On the screen a long strand of brown hair came into focus.
"Human hair," Rhyme called out, noting hundreds of scales. An animal hair would have at most dozens. "But it's fake."
"Fake?" Sellitto asked.
"Well," he said impatiently, "it's real hair but it's from a wig. Obviously, look-at the end. That's not a bulb. It's glue. Might not be his, of course, but it's worth putting on the chart."
"That he's not brown-haired?" Thom asked.
"The facts," Rhyme said tersely, "are all we care about. Write that the unsub is possibly wearing a brown wig."
"Okay, brown."
Cooper continued his examination and found that two of the adhesive squares revealed a minuscule bit of dirt and some plant material.
"Scope the plant first, Mel."
In analyzing crime scenes in New York, Lincoln Rhyme had always placed great importance on geologic, plant and animal evidence because only one-eighth of the city is actually on the North American mainland; the rest is situated on islands. This means that minerals, flora and fauna tend to be more or less common to particular boroughs and even neighborhoods within them, making it easier to trace substances to specific locations.
A moment later a rather artistic image of a reddish twig and a bit of leaf appeared on the screen.
"Good," Rhyme announced.
"What's good about it?" Thom asked.
"It's good because it's rare. It's a red pignut hickory. You hardly ever find them in the city. The only place I know of are Central and Riverside Parks. And . . . oh, look at that. That little blue-green mass?"
"Where?" Sachs asked.
"Can't you see it? It's right there!" Feeling painfully frustrated that he couldn't leap from his chair and tap the screen. "Lower right-hand corner. If the twig's Italy then the mass is Sicily."
"Got it."
"What do you think, Mel? Lichen, right? And I'd vote for Parmelia conspersa."
"Could be," the tech said cautiously. "But there're a lot of lichens."
"But there aren't a lot of blue-green and gray lichens," Rhyme replied dryly. "In fact, hardly any. And this one is most abundant in Central Park. . . . We've got two links to the park. Good. Now let's look at the dirt."
Cooper mounted another slide. The image in the microscope-grains of dirt like asteroids-wasn't forensically revealing and Rhyme said, "Run a sample through the GC/MS."

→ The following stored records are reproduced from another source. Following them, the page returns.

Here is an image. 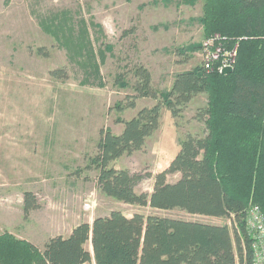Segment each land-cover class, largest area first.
<instances>
[{
    "label": "trees",
    "instance_id": "trees-1",
    "mask_svg": "<svg viewBox=\"0 0 264 264\" xmlns=\"http://www.w3.org/2000/svg\"><path fill=\"white\" fill-rule=\"evenodd\" d=\"M45 19L39 22L41 28L82 68L84 83L95 81L103 86L104 51H100L101 59L96 56L83 20L75 25L67 10ZM196 19L204 39L214 38L223 52L236 48L232 71L218 70L223 57L210 69L201 62L175 73L170 87L161 90L152 85L145 66H135L132 94L125 97V104L118 101L116 109L133 108L141 97L154 103L129 119H119L123 125L119 133L99 129L90 163L97 171L95 187L108 197L157 210L180 208L190 214L223 217L230 223L139 212L126 215L112 209L91 223L78 222L66 236L48 237L42 248L3 231L0 264H80L91 259L95 264L251 263L246 208L256 204L264 215V0H203L202 14ZM201 47L197 42L185 50ZM51 75L64 76L62 69L52 70ZM115 81L128 86L122 73ZM199 93L207 95L206 105L198 112L205 126L203 136L186 133L168 165L153 175L113 166L121 155L143 147L159 126L162 106L175 118ZM175 173L178 177L168 181L167 176ZM151 176V191L136 192V185ZM38 208L35 194L24 191L23 214ZM87 241L91 251L84 246Z\"/></svg>",
    "mask_w": 264,
    "mask_h": 264
},
{
    "label": "rangeland",
    "instance_id": "rangeland-1",
    "mask_svg": "<svg viewBox=\"0 0 264 264\" xmlns=\"http://www.w3.org/2000/svg\"><path fill=\"white\" fill-rule=\"evenodd\" d=\"M202 5L203 0H0V233L21 235L42 248L45 237L64 234L81 221L91 223L112 209L126 215L139 212L230 223L223 217L190 214L180 208L157 210L108 197L95 187L97 171L90 163L99 129L119 133L123 127L119 119H129L154 103L141 97L133 108L116 109L118 101L125 104V97L132 94L135 66H145L152 85L162 90L170 87L175 73L203 62L207 39L196 19ZM63 10L75 25L83 20L98 58L104 51L103 86L84 83L82 68L41 28L42 19ZM197 42L202 44L200 49L185 50ZM232 50L235 61L236 48ZM228 52H221L218 60ZM55 69H62L64 76L51 75ZM118 73L124 75L127 87L116 83ZM206 96L197 94L181 114L171 116V123L166 115L140 150L122 155L113 166L140 173L161 170L186 133L205 134L198 112L206 105ZM170 125L173 131L167 128ZM177 177L169 174L167 180ZM151 187L147 177L135 190L150 192ZM26 190L35 194L39 208L24 215ZM86 202L90 209L84 208ZM84 246L91 251L89 241Z\"/></svg>",
    "mask_w": 264,
    "mask_h": 264
},
{
    "label": "built area",
    "instance_id": "built-area-1",
    "mask_svg": "<svg viewBox=\"0 0 264 264\" xmlns=\"http://www.w3.org/2000/svg\"><path fill=\"white\" fill-rule=\"evenodd\" d=\"M204 44L205 46V56L203 55V65L206 68H211L215 61L218 60V55L222 53H227L228 51H222L223 48L221 44L215 45L214 38H208ZM234 49V48H233ZM234 50H229L228 55L223 57L218 70L221 71L226 66L233 65L234 61L232 58V52ZM91 204L86 202L84 203L85 209H90ZM245 219L247 230L251 238V249H252V259L250 264H264V215L260 207L256 204L250 203L246 208ZM80 264H95L94 260L80 263Z\"/></svg>",
    "mask_w": 264,
    "mask_h": 264
},
{
    "label": "crops",
    "instance_id": "crops-1",
    "mask_svg": "<svg viewBox=\"0 0 264 264\" xmlns=\"http://www.w3.org/2000/svg\"><path fill=\"white\" fill-rule=\"evenodd\" d=\"M200 94V93H199ZM196 96V95H195ZM195 96H193L192 97V99H194L195 98ZM143 98V97H142ZM191 99V100H192ZM190 100V101H191ZM168 113V114H167ZM170 112L166 109H164V111H163V109L161 108V111H160V122H159V126H158V128H157V130L158 129H160L161 128V126H162V119L163 118H166V115L168 116V120H169V122L171 123V121H173L172 120V118H174V117H172L171 118V114H169ZM123 126V125H122ZM167 128L170 130V131H173L174 130V128L170 125V126H167ZM156 131V130H155ZM183 139V137L181 138V140ZM179 146H180V141H179V145H178V147L176 148V150H175V152H174V155H175V153L178 151V149H179ZM124 155V154H123ZM173 155V156H174ZM122 156V155H121ZM120 156V157H121ZM173 156H171L170 158H169V160L167 161V164L164 166V167H162L161 168V170L162 169H164L167 165H168V163H169V161L172 159V157ZM119 157V158H120ZM118 159V158H117ZM116 160V159H115ZM114 160V161H115ZM114 161H113V163H114ZM157 171H160V170H154V171H150V173H151V175H153L154 173H156ZM175 174H177V173H175ZM178 175V174H177ZM150 178V180H151V183L153 182V178H152V176L151 177H149ZM152 188V187H151ZM128 204V203H127ZM74 226V225H73ZM73 226H71L67 231H66V233H64V234H62V233H55V234H52V235H49L48 237H50V236H53V235H63V236H66V235H68L69 233H70V231H71V229H72V227ZM17 237H19V238H24V239H26V240H28L29 242H32V243H34L33 241H31L29 238H26V237H23V236H21V235H17ZM48 237H45V239H44V241H43V243H42V245L44 244V242H45V240L48 238Z\"/></svg>",
    "mask_w": 264,
    "mask_h": 264
},
{
    "label": "water",
    "instance_id": "water-1",
    "mask_svg": "<svg viewBox=\"0 0 264 264\" xmlns=\"http://www.w3.org/2000/svg\"><path fill=\"white\" fill-rule=\"evenodd\" d=\"M230 71H232V67H231V66H226V67H224V68L221 70L222 73H228V72H230Z\"/></svg>",
    "mask_w": 264,
    "mask_h": 264
}]
</instances>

The gas chromatograph/mass spectrometer is a marriage of two chemical-analysis instruments, the first of which breaks down an unknown substance into its component parts with the second determining what each of those parts is. White powder that appears uniform, for instance, might be a dozen different chemicals: baking soda, arsenic, baby powder, phenol and cocaine. The chromatograph has been compared to a horse race: the substances start out moving through the instrument together but they progress at different rates, becoming separated. At the "finish line" the mass spectrometer compares each one with a huge database of known substances to identify it.
The results of Cooper's analysis showed that the dirt Sachs had recovered was impregnated with an oil. The database, though, reported only that it was mineral-based-not plant or animal-and couldn't identify it specifically.
Rhyme commanded, "Send it to the FBI. See if their lab people've run across it."